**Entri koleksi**
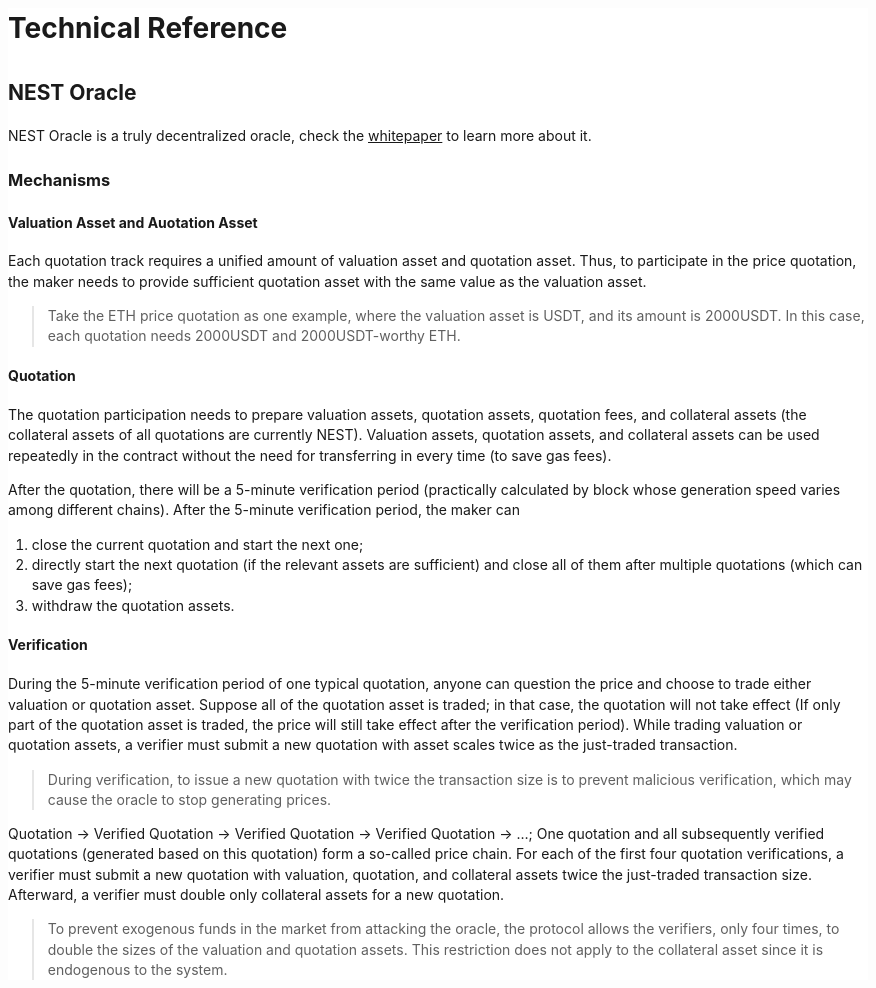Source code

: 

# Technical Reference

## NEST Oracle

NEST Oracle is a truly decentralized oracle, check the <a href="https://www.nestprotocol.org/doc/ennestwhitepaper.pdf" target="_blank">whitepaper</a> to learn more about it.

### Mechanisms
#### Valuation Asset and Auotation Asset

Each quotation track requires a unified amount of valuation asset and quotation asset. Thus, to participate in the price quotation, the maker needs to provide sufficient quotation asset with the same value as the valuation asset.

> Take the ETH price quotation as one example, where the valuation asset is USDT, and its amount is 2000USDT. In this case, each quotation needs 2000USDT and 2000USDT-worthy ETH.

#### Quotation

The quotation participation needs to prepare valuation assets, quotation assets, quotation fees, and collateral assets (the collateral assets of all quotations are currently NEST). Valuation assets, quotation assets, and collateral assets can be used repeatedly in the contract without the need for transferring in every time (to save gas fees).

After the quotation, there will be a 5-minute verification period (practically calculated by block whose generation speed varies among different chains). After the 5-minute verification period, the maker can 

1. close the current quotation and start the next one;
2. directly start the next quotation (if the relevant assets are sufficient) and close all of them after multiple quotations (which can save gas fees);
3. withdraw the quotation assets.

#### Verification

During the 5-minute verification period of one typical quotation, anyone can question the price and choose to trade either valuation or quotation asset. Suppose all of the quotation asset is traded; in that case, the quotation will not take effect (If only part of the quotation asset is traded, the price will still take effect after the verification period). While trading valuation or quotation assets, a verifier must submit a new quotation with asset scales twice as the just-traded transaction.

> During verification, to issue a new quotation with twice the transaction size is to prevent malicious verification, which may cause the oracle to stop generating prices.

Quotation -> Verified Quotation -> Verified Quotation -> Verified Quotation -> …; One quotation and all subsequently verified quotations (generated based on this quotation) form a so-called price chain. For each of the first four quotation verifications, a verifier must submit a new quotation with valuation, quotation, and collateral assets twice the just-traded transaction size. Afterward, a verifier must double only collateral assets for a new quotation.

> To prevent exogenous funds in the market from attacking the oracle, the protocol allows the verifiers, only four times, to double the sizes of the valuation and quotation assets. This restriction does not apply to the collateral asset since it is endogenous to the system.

**Tujuan Tugas**
Susun semua baris dalam materi di atas menjadi daftar bernomor dan lewati baris yang kosong. Jangan masukkan gambar ke dalam jawaban.

**Jawaban Latihan**
1. Source code
2. : 
3. # Technical Reference
4. ## NEST Oracle
5. NEST Oracle is a truly decentralized oracle, check the <a href="https://www.nestprotocol.org/doc/ennestwhitepaper.pdf" target="_blank">whitepaper</a> to learn more about it.
6. ### Mechanisms
7. #### Valuation Asset and Auotation Asset
8. Each quotation track requires a unified amount of valuation asset and quotation asset. Thus, to participate in the price quotation, the maker needs to provide sufficient quotation asset with the same value as the valuation asset.
9. > Take the ETH price quotation as one example, where the valuation asset is USDT, and its amount is 2000USDT. In this case, each quotation needs 2000USDT and 2000USDT-worthy ETH.
10. #### Quotation
11. The quotation participation needs to prepare valuation assets, quotation assets, quotation fees, and collateral assets (the collateral assets of all quotations are currently NEST). Valuation assets, quotation assets, and collateral assets can be used repeatedly in the contract without the need for transferring in every time (to save gas fees).
12. After the quotation, there will be a 5-minute verification period (practically calculated by block whose generation speed varies among different chains). After the 5-minute verification period, the maker can 
13. 1. close the current quotation and start the next one;
14. 2. directly start the next quotation (if the relevant assets are sufficient) and close all of them after multiple quotations (which can save gas fees);
15. 3. withdraw the quotation assets.
16. #### Verification
17. During the 5-minute verification period of one typical quotation, anyone can question the price and choose to trade either valuation or quotation asset. Suppose all of the quotation asset is traded; in that case, the quotation will not take effect (If only part of the quotation asset is traded, the price will still take effect after the verification period). While trading valuation or quotation assets, a verifier must submit a new quotation with asset scales twice as the just-traded transaction.
18. > During verification, to issue a new quotation with twice the transaction size is to prevent malicious verification, which may cause the oracle to stop generating prices.
19. Quotation -> Verified Quotation -> Verified Quotation -> Verified Quotation -> …; One quotation and all subsequently verified quotations (generated based on this quotation) form a so-called price chain. For each of the first four quotation verifications, a verifier must submit a new quotation with valuation, quotation, and collateral assets twice the just-traded transaction size. Afterward, a verifier must double only collateral assets for a new quotation.
20. > To prevent exogenous funds in the market from attacking the oracle, the protocol allows the verifiers, only four times, to double the sizes of the valuation and quotation assets. This restriction does not apply to the collateral asset since it is endogenous to the system.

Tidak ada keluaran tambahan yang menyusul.